The court may modify the terms of the plan for shared parenting

approved by the court and incorporated by it into the shared

parenting decree upon its own motion at any time if the court

determines that the modifications are in the best interest of the

children or upon the request of one or both of the parents under the

decree.
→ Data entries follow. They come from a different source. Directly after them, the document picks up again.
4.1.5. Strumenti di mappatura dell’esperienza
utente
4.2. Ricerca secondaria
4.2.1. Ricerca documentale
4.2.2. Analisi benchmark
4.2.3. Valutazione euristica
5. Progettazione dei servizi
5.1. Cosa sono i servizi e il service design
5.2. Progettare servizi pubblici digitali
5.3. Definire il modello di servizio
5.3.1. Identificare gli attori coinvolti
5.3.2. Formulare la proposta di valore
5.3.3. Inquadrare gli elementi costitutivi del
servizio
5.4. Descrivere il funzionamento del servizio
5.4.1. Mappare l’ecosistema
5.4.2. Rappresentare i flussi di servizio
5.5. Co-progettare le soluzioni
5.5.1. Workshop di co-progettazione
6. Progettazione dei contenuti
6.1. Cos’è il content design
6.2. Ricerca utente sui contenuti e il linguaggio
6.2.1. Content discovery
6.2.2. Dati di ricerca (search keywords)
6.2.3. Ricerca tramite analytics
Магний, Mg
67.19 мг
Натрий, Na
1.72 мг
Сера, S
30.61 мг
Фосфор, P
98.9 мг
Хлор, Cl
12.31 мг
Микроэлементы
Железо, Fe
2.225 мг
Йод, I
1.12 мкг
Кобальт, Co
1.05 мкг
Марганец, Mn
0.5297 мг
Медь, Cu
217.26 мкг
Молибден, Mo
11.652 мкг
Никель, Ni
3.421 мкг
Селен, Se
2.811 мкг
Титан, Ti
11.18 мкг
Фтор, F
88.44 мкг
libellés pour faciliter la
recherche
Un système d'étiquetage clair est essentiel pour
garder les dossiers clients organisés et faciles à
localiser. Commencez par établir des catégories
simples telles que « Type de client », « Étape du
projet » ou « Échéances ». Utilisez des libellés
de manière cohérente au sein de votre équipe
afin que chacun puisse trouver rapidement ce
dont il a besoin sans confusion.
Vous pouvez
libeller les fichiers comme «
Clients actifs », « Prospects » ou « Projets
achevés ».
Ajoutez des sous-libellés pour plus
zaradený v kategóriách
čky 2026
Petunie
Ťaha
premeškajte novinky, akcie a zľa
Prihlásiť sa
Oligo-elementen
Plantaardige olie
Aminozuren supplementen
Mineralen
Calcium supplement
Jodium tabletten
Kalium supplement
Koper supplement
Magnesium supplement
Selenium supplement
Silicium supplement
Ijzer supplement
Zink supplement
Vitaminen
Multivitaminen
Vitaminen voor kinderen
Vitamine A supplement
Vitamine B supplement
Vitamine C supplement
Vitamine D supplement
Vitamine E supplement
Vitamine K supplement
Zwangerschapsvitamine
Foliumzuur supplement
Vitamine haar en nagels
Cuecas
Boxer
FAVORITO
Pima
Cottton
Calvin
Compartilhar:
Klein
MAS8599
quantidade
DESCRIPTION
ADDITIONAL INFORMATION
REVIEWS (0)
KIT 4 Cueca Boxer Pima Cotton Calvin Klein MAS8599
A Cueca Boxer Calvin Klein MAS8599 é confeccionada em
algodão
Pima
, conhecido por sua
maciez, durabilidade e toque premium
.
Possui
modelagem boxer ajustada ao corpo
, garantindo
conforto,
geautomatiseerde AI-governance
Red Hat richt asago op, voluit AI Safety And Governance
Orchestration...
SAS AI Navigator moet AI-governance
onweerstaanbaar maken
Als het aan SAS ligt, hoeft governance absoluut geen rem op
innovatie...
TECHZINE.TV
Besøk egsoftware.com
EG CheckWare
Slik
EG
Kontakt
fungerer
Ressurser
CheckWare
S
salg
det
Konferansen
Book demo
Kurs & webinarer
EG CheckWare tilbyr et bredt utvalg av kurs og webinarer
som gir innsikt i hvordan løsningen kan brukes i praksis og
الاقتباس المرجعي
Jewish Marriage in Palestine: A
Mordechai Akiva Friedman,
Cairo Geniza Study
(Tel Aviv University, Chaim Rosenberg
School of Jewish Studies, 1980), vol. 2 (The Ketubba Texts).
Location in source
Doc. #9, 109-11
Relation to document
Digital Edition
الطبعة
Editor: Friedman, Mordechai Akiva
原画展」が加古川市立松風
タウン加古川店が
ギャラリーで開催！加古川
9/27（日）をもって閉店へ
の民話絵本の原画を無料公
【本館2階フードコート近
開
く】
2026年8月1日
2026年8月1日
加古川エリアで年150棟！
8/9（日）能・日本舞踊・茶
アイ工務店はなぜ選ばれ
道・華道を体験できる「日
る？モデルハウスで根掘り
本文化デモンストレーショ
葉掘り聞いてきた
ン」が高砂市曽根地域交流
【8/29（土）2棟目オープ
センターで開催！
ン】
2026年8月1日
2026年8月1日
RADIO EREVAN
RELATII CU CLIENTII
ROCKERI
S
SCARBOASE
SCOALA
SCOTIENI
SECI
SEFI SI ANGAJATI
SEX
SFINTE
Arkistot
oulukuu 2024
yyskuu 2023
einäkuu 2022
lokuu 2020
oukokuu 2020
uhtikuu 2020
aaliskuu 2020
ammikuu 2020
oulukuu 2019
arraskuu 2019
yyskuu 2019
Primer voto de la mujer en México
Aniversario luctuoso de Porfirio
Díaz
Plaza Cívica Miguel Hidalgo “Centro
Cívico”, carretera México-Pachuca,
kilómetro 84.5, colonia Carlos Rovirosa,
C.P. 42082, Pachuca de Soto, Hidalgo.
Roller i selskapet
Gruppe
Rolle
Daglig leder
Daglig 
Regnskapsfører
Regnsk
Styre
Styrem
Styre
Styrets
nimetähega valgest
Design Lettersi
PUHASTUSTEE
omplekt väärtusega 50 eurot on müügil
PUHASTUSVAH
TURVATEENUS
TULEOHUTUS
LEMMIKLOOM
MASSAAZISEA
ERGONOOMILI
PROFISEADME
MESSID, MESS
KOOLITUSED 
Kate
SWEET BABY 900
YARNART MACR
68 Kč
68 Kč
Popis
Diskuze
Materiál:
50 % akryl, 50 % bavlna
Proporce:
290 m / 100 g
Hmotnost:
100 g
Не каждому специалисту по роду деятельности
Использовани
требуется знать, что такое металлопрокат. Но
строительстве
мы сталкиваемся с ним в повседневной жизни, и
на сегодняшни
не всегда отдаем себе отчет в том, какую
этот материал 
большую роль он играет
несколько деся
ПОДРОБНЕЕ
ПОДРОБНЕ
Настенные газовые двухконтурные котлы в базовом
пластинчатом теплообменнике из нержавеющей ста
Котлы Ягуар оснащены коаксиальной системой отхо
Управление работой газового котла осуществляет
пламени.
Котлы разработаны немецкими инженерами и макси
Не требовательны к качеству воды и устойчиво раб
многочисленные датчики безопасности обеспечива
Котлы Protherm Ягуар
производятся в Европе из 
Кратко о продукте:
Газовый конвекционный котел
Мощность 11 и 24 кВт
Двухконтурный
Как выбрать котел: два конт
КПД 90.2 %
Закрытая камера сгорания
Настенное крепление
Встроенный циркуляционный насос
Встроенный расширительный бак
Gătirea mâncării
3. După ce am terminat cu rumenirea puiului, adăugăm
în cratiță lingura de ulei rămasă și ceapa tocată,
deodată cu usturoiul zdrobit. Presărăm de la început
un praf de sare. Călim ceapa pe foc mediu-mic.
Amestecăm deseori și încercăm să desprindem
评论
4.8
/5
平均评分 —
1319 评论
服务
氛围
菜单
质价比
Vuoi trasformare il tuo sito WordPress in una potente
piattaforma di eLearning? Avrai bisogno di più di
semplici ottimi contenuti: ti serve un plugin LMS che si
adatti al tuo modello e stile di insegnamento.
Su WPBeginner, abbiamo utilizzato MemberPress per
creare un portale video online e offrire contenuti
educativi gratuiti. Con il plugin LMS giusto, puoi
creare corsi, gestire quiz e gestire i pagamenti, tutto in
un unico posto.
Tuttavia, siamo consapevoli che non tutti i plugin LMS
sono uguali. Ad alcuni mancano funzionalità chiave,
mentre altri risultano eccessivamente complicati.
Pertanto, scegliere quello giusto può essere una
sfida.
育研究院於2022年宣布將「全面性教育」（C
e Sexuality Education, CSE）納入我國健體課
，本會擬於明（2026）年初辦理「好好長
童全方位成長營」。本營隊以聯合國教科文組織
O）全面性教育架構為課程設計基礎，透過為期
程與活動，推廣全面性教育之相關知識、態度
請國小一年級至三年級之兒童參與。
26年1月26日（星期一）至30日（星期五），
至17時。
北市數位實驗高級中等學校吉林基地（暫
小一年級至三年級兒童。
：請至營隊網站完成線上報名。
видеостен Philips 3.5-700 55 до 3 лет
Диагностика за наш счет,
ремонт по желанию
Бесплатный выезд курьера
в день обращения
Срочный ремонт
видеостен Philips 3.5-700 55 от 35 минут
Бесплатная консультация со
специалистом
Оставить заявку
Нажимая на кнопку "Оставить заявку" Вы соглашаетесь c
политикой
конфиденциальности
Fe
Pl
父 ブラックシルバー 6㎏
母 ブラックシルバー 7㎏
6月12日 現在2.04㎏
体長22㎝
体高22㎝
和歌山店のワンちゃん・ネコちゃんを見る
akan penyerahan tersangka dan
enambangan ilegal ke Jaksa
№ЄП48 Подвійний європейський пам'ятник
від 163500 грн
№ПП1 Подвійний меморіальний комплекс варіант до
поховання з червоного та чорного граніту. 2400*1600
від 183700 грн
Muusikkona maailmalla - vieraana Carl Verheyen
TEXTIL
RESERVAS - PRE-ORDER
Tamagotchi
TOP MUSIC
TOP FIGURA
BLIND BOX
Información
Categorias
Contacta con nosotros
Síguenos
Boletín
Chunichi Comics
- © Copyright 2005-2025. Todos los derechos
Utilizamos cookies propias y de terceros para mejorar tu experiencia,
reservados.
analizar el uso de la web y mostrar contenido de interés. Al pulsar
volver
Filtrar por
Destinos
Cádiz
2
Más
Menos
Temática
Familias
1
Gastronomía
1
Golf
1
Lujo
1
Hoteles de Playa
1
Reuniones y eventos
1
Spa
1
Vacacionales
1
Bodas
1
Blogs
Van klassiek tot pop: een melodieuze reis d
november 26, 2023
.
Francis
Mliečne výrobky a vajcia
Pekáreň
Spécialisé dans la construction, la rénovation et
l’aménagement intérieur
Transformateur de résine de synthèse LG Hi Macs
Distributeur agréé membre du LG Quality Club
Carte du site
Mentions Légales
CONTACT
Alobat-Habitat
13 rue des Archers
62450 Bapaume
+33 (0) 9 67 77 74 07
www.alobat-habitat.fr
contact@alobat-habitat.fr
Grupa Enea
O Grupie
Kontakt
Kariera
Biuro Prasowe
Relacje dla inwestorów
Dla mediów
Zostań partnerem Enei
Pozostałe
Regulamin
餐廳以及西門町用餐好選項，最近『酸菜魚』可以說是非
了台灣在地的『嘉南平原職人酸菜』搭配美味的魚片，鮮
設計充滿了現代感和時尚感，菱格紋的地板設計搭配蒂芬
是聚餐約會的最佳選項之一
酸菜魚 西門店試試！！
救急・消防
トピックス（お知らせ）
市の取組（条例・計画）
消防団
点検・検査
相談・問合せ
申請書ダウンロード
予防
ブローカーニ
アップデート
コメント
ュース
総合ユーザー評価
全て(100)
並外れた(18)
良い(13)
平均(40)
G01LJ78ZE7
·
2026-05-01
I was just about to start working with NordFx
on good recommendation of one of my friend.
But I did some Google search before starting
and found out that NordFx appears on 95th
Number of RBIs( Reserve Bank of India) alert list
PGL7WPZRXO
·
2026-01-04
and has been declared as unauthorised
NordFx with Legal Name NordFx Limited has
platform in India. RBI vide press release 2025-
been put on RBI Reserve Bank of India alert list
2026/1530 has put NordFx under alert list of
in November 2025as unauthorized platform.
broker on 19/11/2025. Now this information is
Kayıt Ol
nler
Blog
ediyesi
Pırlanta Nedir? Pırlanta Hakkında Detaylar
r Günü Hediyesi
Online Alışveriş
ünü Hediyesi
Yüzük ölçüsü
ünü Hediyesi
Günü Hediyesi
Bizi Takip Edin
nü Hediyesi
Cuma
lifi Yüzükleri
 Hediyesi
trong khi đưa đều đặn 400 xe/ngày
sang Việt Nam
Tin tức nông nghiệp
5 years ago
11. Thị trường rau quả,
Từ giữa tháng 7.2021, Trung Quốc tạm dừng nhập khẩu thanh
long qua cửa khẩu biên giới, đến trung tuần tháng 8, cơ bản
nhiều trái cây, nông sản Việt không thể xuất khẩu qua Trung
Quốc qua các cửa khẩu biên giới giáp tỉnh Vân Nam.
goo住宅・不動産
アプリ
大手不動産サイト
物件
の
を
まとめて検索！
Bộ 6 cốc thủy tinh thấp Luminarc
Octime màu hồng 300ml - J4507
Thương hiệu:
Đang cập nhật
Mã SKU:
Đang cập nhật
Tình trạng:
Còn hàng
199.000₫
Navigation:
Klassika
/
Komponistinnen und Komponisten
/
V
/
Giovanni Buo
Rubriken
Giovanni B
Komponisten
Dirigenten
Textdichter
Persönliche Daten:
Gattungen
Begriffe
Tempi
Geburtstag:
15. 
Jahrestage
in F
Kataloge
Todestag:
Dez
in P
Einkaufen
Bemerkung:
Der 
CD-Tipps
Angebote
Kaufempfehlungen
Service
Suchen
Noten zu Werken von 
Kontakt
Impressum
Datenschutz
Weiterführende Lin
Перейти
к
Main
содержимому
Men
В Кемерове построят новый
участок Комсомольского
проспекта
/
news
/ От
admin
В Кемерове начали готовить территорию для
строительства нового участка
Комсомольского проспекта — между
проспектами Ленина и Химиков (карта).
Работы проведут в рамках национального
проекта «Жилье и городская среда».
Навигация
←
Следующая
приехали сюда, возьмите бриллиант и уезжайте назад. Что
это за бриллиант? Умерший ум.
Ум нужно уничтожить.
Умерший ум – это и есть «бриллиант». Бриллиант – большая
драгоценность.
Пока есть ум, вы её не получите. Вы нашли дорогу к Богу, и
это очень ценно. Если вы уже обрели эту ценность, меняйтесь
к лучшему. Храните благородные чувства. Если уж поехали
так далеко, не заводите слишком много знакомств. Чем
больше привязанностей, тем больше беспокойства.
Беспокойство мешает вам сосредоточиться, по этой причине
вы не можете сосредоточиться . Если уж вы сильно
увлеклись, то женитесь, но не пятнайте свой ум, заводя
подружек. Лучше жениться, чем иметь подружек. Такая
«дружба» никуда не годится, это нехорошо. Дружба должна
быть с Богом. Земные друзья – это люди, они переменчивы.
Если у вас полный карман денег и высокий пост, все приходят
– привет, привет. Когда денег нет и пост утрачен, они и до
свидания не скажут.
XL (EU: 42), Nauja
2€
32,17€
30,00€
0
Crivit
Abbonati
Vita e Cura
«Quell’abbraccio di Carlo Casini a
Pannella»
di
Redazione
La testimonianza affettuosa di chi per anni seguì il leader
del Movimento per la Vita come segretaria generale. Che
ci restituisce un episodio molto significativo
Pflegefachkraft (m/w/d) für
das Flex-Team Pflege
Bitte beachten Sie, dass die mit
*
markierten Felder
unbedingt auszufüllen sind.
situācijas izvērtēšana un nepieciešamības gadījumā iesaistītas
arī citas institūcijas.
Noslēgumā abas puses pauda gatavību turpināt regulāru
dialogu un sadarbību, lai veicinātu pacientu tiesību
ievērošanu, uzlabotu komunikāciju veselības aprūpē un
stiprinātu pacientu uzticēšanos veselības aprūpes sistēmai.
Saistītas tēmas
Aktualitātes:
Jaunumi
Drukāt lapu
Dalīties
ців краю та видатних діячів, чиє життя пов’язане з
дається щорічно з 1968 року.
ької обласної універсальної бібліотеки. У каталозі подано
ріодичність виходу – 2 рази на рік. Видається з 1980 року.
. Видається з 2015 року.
Modifications under this division may be made at any time.

The court shall not make any modification to the plan under this

division, unless the modification is in the best interest of the

children.

When determining the child’s best interest, the domestic relations court should

also consider the factors included in R.C. 3901.04(F)(1), which include:

(a) The wishes of the child’s parents regarding the child’s care;

(b) If the court has interviewed the child in chambers pursuant to

(B) of this section regarding the child’s wishes and concerns as to

the allocation of parental rights and responsibilities concerning the

child, the wishes, and concerns of the child, as expressed to the

court;

(c) The child’s interaction and interrelationship with the child’s

parents, siblings, and any other person who may significantly affect

the child’s best interest;

-5- Case No. 14-11-23

(d) The child’s adjustment to the child’s home, school, and

community;

(e) The mental and physical health of all persons involved in the

situation;

(f) The parent more likely to honor and facilitate court-approved

parenting time rights or visitation and companionship rights;

(g) Whether either parent has failed to make all child support

payments, including all arrearages, that are required of that parent

pursuant to a child support order under which that parent is an

obligor;

(h) Whether either parent or any member of the household of either

parent previously has been convicted of or pleaded guilty to any

criminal offense involving an act that resulted in a child being an

abused or a neglected child * * *;

(i) Whether the residential parent or one of the parents subject to a

shared parenting decree has continuously and willfully denied the

other parent’s right to parenting time in accordance with an order of

the court;

(j) Whether either parent has established a residence, or is

planning to establish a residence, outside this state.

-6- Case No. 14-11-23

{¶9} This Court reviews a domestic relations court’s decision regarding

parental rights for an abuse of discretion. Ralston at ¶ 13, citing Davis v.